* _What the exercise asks_: Please count the lines in the data below that contain the word "Question". Reply with only the number.

[Start of Attachment]

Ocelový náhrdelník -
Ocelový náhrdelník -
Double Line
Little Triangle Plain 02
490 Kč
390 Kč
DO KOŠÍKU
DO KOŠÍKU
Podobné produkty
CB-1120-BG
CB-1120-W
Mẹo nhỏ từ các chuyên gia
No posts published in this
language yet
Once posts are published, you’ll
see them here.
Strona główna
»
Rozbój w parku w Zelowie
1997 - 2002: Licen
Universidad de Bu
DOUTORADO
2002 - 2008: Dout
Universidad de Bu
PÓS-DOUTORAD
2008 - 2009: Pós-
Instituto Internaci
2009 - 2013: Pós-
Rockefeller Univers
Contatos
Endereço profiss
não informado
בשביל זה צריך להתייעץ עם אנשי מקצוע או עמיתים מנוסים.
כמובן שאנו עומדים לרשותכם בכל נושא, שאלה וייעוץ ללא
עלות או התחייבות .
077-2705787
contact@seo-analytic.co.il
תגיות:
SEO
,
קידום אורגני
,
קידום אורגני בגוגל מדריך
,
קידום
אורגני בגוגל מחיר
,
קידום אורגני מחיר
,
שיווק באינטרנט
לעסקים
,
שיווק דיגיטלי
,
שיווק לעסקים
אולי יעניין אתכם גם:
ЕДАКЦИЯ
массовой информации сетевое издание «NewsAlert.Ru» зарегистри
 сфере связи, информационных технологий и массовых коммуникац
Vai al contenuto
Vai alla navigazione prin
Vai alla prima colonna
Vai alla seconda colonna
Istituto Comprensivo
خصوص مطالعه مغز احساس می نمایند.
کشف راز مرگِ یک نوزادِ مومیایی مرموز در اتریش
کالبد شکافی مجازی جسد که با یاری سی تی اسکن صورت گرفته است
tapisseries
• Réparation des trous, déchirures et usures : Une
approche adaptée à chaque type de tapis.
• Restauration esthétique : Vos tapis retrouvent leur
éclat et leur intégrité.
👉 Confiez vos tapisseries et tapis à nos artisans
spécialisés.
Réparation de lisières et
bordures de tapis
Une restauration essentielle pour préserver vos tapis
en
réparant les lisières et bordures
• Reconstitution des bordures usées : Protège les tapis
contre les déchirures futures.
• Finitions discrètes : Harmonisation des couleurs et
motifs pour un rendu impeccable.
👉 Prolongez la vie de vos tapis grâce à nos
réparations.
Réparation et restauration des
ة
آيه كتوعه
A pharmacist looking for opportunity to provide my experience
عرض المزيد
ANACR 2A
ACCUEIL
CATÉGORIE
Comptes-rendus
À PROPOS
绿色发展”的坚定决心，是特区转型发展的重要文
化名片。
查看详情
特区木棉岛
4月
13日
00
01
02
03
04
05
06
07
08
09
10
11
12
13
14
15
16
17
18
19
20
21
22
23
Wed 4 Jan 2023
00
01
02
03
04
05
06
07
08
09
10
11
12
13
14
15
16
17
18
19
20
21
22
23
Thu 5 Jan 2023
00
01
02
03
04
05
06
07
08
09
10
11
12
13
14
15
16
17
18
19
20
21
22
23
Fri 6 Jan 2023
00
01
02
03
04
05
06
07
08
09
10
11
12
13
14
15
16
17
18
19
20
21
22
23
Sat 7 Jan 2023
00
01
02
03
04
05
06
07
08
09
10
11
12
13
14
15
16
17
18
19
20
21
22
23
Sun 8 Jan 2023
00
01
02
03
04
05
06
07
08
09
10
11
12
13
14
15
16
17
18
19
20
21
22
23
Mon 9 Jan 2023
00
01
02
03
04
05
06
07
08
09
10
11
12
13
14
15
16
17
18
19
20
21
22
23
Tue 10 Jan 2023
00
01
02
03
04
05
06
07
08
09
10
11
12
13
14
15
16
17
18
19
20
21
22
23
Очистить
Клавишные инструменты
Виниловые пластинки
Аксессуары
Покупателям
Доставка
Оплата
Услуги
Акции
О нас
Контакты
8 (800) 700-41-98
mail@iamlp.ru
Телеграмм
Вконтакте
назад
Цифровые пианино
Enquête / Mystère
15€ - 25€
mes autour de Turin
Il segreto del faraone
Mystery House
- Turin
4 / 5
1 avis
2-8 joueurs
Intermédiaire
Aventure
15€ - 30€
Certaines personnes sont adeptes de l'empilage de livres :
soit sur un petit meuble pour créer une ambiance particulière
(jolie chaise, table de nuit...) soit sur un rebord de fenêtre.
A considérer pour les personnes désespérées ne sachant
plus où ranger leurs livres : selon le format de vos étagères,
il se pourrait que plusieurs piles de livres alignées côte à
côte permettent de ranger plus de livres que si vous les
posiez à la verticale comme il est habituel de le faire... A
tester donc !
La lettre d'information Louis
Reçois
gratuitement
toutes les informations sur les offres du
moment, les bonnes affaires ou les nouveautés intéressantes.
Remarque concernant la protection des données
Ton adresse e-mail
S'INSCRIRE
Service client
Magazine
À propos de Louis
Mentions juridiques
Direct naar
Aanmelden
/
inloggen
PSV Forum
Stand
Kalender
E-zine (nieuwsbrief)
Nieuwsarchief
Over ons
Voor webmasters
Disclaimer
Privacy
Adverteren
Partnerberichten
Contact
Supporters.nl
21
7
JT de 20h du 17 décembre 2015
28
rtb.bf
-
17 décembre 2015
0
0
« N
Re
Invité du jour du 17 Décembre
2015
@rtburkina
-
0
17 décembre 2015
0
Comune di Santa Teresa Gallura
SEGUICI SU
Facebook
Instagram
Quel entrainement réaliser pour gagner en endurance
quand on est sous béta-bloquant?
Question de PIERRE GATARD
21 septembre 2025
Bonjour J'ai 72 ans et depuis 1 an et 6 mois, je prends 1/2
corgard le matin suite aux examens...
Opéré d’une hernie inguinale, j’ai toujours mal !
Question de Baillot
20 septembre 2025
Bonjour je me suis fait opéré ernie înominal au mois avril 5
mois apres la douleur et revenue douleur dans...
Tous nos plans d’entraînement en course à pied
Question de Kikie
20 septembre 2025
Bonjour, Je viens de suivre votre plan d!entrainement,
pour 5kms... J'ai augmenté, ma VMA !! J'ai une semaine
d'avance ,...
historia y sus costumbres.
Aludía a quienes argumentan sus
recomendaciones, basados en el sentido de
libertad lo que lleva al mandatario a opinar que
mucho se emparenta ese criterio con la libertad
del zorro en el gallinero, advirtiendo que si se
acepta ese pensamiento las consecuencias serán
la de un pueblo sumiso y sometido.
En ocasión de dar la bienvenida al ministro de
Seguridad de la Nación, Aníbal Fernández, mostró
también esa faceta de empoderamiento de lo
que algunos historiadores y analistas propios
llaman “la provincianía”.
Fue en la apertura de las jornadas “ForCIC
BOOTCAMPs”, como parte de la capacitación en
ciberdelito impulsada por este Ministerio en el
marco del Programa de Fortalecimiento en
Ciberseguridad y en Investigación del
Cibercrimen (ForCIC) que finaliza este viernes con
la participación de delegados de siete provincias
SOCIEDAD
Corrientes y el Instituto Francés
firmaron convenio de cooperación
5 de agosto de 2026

[End of Attachment]

* _Response_: 3